The Romans invaded the British Isles in AD43 and first introduced towns. Many of the Iron Age hill forts were conquered and abandoned, some forcibly. Many of these towns were military in origin and centres for the administration of the province. Laid out on a grid pattern with public buildings and spaces such as a market place in the centre and frequently fortified, the new towns attracted the wealthy Celts who emulated the habits of the Roman rulers. With Rome itself threatened by the barbarians, the Roman legions were withdrawn from the British Isles and the province abandoned about AD410. The urban society maintained during the Roman occupation disintegrated as the Romano-British returned to the rural habits of their Celtic ancestors and the Saxons who, no longer obstructed by the Roman defenses of "The Saxon Shore", started to invade and settle the south east, lived on their farms or in small hamlets having no interests in the towns which were left to decay.

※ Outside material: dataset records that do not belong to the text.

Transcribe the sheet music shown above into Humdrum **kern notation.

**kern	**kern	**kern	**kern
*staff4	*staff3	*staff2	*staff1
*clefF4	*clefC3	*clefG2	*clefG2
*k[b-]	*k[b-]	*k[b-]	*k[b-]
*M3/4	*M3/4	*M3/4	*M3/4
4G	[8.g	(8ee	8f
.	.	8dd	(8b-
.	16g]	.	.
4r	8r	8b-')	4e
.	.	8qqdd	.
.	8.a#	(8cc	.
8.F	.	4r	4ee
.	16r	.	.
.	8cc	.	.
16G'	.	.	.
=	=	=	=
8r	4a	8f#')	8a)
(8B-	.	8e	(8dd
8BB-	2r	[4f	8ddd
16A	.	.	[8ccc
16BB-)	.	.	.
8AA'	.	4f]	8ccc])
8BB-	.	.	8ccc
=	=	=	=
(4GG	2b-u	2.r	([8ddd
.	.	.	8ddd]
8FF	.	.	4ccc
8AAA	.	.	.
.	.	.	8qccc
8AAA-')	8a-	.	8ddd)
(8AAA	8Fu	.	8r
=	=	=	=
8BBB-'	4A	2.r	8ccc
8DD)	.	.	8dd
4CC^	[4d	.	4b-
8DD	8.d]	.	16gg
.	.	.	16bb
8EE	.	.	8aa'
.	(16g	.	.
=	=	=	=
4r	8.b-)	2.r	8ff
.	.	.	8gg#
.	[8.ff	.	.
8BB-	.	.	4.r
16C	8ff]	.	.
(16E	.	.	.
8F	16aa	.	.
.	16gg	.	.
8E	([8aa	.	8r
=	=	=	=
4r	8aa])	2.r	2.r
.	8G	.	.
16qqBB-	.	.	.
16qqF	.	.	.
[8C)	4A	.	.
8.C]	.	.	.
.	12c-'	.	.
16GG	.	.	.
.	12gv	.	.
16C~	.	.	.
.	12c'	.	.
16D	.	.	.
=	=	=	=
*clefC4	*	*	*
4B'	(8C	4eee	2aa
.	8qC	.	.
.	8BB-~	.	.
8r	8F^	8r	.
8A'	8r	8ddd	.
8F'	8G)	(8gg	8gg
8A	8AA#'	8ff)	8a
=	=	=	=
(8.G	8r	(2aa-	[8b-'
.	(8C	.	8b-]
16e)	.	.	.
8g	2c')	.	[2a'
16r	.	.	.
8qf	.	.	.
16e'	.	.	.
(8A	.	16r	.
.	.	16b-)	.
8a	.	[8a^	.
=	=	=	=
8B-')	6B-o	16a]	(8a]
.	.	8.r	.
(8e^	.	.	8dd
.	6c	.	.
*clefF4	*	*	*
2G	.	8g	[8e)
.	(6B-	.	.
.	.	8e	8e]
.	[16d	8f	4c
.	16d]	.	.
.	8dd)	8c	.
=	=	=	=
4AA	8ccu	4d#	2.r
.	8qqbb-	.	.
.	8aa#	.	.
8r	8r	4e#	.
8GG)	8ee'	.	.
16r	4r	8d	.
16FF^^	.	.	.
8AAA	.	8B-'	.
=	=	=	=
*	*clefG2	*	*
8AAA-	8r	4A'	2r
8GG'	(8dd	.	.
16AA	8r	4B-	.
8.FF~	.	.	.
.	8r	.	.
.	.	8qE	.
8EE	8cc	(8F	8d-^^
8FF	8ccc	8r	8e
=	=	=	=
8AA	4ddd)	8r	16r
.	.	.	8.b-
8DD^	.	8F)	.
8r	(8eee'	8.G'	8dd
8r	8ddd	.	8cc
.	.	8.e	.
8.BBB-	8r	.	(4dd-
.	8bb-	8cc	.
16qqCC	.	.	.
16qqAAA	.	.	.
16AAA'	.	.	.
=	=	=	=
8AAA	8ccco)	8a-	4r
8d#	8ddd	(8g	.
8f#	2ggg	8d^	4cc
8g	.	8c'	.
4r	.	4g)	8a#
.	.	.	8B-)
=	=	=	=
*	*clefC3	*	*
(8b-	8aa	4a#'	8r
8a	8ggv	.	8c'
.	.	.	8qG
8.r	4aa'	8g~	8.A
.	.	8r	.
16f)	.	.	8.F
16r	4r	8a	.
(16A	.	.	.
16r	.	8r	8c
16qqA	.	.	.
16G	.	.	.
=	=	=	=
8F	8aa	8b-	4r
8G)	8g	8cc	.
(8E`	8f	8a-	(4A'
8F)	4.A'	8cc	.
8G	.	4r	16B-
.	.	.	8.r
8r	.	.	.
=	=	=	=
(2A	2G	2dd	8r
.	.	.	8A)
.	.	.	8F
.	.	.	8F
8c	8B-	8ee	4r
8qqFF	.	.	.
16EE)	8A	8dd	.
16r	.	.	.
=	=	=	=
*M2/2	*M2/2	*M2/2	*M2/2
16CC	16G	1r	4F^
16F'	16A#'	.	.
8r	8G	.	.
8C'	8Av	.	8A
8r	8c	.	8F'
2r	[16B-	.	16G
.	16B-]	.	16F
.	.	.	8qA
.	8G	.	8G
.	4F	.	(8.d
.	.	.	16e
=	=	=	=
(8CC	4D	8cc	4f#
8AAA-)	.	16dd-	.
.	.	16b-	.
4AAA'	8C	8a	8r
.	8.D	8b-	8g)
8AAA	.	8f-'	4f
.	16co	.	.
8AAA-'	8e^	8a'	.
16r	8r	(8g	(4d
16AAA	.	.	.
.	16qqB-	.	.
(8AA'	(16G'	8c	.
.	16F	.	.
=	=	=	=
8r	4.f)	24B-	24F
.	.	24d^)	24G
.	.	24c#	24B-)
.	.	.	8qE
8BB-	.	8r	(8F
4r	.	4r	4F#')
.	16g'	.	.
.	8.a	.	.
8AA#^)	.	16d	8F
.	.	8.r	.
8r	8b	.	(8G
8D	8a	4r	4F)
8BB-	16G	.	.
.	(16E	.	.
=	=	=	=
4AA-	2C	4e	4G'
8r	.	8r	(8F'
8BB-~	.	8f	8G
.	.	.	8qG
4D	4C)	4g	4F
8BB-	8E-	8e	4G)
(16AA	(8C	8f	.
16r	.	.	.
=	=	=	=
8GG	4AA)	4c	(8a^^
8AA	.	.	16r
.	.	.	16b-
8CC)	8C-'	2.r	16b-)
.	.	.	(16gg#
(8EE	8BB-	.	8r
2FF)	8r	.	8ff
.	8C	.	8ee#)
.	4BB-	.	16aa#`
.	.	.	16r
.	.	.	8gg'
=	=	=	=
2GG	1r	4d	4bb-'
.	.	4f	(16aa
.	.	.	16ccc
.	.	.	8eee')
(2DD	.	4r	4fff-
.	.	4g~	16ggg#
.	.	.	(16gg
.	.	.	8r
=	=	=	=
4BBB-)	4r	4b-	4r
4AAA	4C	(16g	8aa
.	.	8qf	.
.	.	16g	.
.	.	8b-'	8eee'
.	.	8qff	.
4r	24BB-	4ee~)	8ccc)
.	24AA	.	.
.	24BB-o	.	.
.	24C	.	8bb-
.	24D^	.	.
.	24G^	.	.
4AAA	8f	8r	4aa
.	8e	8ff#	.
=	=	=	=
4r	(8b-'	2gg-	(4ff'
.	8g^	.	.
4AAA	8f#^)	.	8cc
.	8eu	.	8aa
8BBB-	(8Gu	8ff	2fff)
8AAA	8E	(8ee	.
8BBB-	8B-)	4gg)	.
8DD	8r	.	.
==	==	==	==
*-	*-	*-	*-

Viking raids in the eighth and ninth century forced the Saxons to withdraw from their scattered farms in the countryside into more compact and readily defensible villages. The Saxon towns were small and, in the time of King Alfred of Wessex (c.871-c.901), many (known as "burghs") were fortified by enclosing them within walls as protection against the Viking raids.

It was also during the time of the Viking raids that Saxon England was organised on a larger scale the "shires" which have survived into modern times as counties so that larger militias could be raised to combat the Viking threat.

Although villages and towns grew as the population of England and Wales grew generally (despite temporary setbacks such as the black death) and some villages were abandoned while a few larger settlements such as Old Sarum were moved (to New Sarum, modern Salisbury), the essentasilly rural economy which prevailed until the advent of the industrial revolution in the eighteenth century which led to a rapid expansion of towns meant that most of the population lived in the villages and hamlets of the countryside. Urban populations did recieve a boost after the black death as some of those disposessed by the enclosure of common land for luctartive sheep rearing moved to local towns to find a living.